Explore and visualize US and Canadian buoy datasets

[DaniJonesOcean]

Issue Purpose: The purpose of this task is for you to become acclimatized with the buoy datasets curated by the US National Buoy Data Center (NDBC) and the Canadian Maritime Data. You will create visualizations that show the time series of water temperatures and the geographic locations of the buoys.

Background: Our project requires an understanding of the water temperature dynamics and spatial distribution of observational data across the Great Lakes. The buoy datasets offer valuable information on both, so we need to know how to navigate and extract useful insights from them.

Tasks:

1. Dataset Familiarization:

   • Access and open several CSV files from both datasets at SST-sensor-placement-input/NDBC_CSV for the NDBC and SST-sensor-placement-input/CMD_CSV for the Canadian dataset.
   • Familiarize yourself with the structure and headers of the datasets, using the parameters description provided by NDBC when needed: NDBC Measurement Description.

2. Data Visualization — Time Series:

   • Choose one buoy's data and create a time series plot of the water temperature (WTMP), noting any gaps within the record. Ensure the time is properly represented on the horizontal axis.

3. Data Visualization — Geographic Plot:

   • Utilize the latitude and longitude information from the chosen buoy's data to plot its location on a map of the Great Lakes.

4. Data Interpretation and Report:

   • Document any peculiarities, gaps, or patterns noticed in the water temperature time series.
   • Reflect on the dataset's usability as a context set for DeepSensor training tasks.

Deliverable:

• A very brief report detailing your exploration process and findings. A few comments and plots attached to this GitHub issue will be fine.
• Include the water temperature time series plot and the geographic location plot of the buoys.
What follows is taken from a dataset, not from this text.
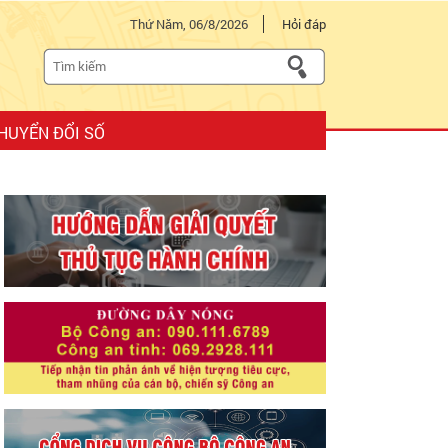
Thứ Năm, 06/8/2026
Hỏi đáp
HUYỂN ĐỔI SỐ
Expectations: The completion of this task should give you a solid understanding of the buoy datasets, their data structure, and how to visualize the contained information. Your report and visualizations will help us gauge the datasets’ potential utility as a context set for DeepSensor (e.g. using the buoy locations as a density channel).

[eredding02]

@DaniJonesOcean I first looked at NDBC buoy 45001, its location is denoted with a pink plus sign. This buoy has observations from 1981 to 2020. The observations in this buoy for water temperature include many Nan values, which could mean a multitude of things: data didn't pass a quality test, large jumps in temperature, suspicion in data integrity, or averages of larger increments reported rather than individual, smaller increments. In addition to Nan data, there is also a gap in observations when buoys are taken out in the winter time. I have included a complete time series of SST from this buoy with red dots signifying Nans. A shorter time series I have included shows differences in Nan gaps(empty space) and gaps in observations(points are connected with a straight line).

There was a variety in quality seen in the different buoys. It seems that NDBC buoys(as opposed to Coast Guard or other organizations/institutions) had the most consistent data. Many buoys had abnormally large gaps or Nan data, and some did not record SST at all. The Canadian buoys, operated by Environment and Climate Change Canada, seemed to have clean, consistent data, having close to no Nan values.

I have a lot of questions regarding how we will give DeepSensor buoy data and how DeepSensor will handle it. I believe DeepSensor requires observations at a consistent interval(daily/hourly/etc.), but do they have to be from the same interval range? Many buoys have pre 1990 data while some do not have observations until post 2000. Tom Andersson used sensor locations as a density channel, but there is much variability in buoys in the Great Lakes. My instinct is to solely select buoys with consistent SST observations and use those as the density channel.

[DaniJonesOcean]

@eredding02 Amazing, thanks for your work here.

I like your thinking about using stations with consistent SST for density channel. That's definitely one good way to go.

Another option might be to pick a particular year and frame the question this way: "given that the observing system consists of N buoys at locations {x_i} in 2005, what would have been the best place to situate new buoys for 2006?" (Here I'm assuming that the objective is to represent daily SST variability.) That's a kind of retrospective approach to network design that could be informative. Let's talk more when we meet this afternoon.

Great stuff - feel free to close this issue.